Green Lion Holiday in French Polynesia
Paul Gauguin left France for self-imposed exile in French Polynesia. During his stay in Tahiti he made sketches of animals and plants using them to populate the canvas. The Tahitian forests and mountains he encountered provided a noble landscape, which fitted his need to express an alternative reality to challenge the materialism of the West. His style developed from Impressionism towards a highly personal brand of Symbolism, to combine and contrast an idealised vision of primitive Polynesian culture with the sceptical pessimism of an educated European.
Where Do We Come From? What Are We? Where Are We Going?
The painting, created in Tahiti, is an accentuation of Gauguin's trailblazing post-impressionistic style.

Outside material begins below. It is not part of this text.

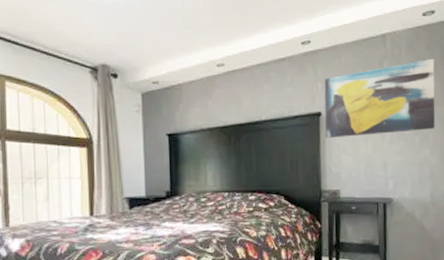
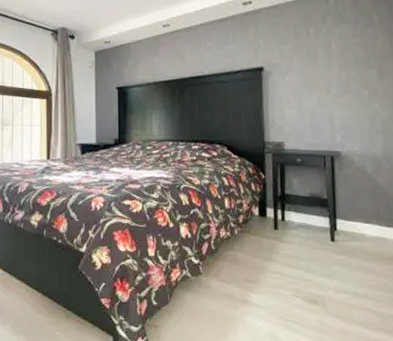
wall art: present [324,58,435,138] -> none [266,14,385,92]

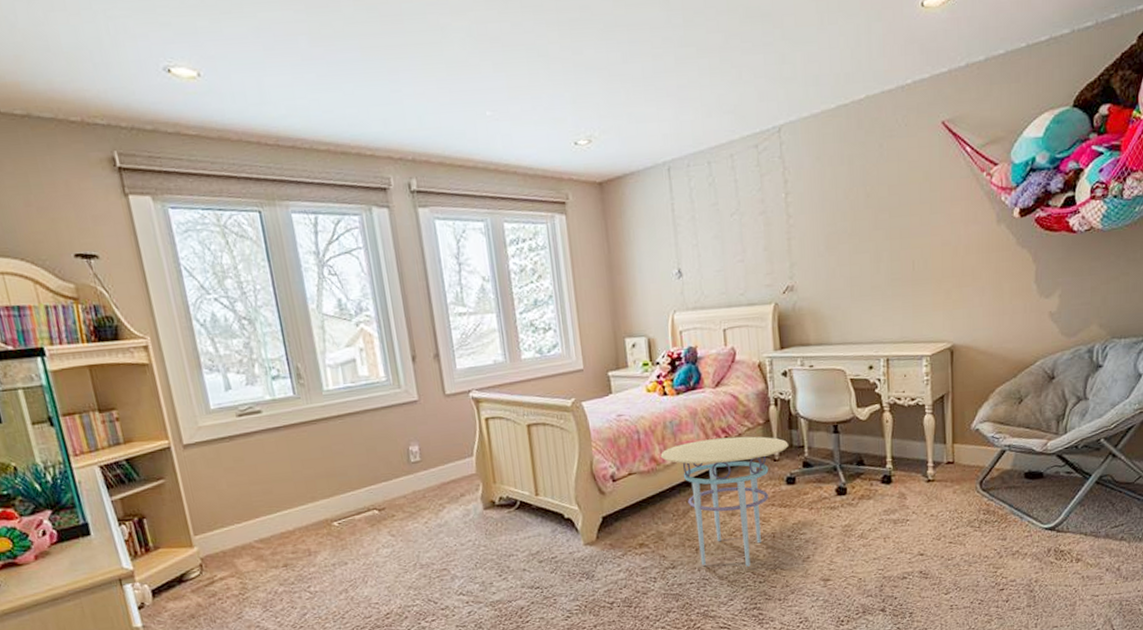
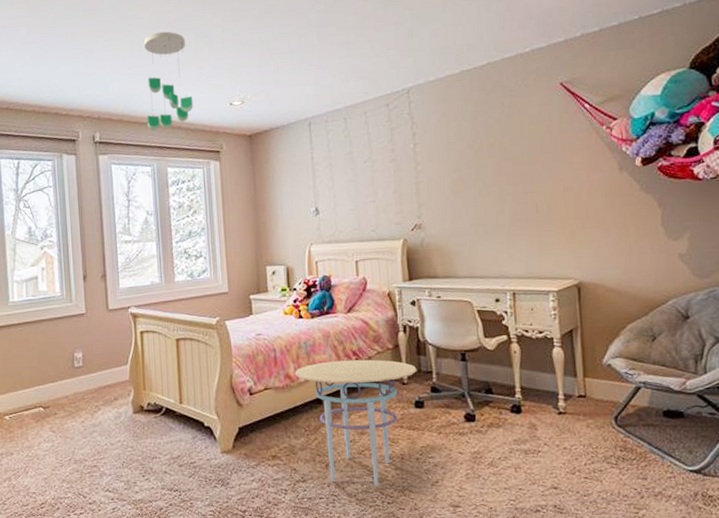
ceiling mobile: none [463,47,531,177] -> present [144,31,194,131]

Gauguin was inspired by the stories he was told by the indigenous Tahitians. however it so happened they only produced sculptures to scale, so when it came to adding symbols in to his paintings, Gauguin found it convenient to borrow from Christian iconography, or else add in idols that where a conflation of Indian and Javanese models.
- The Marquesas group of islands in French Polynesia where Gauguin moved to from Tahiti are the setting for Herman Melville's novel Typee.
- The novel "The Moon and Sixpence" was inspired by the life of Paul Gauguin. Charles Strickland, a conventional stockbroker, abandons his wife and children for Paris, to live his life as a painter and whilst his betrayal of family, duty and honour gives him the freedom to achieve greatness, his decision leads to an obsession which carries severe implications.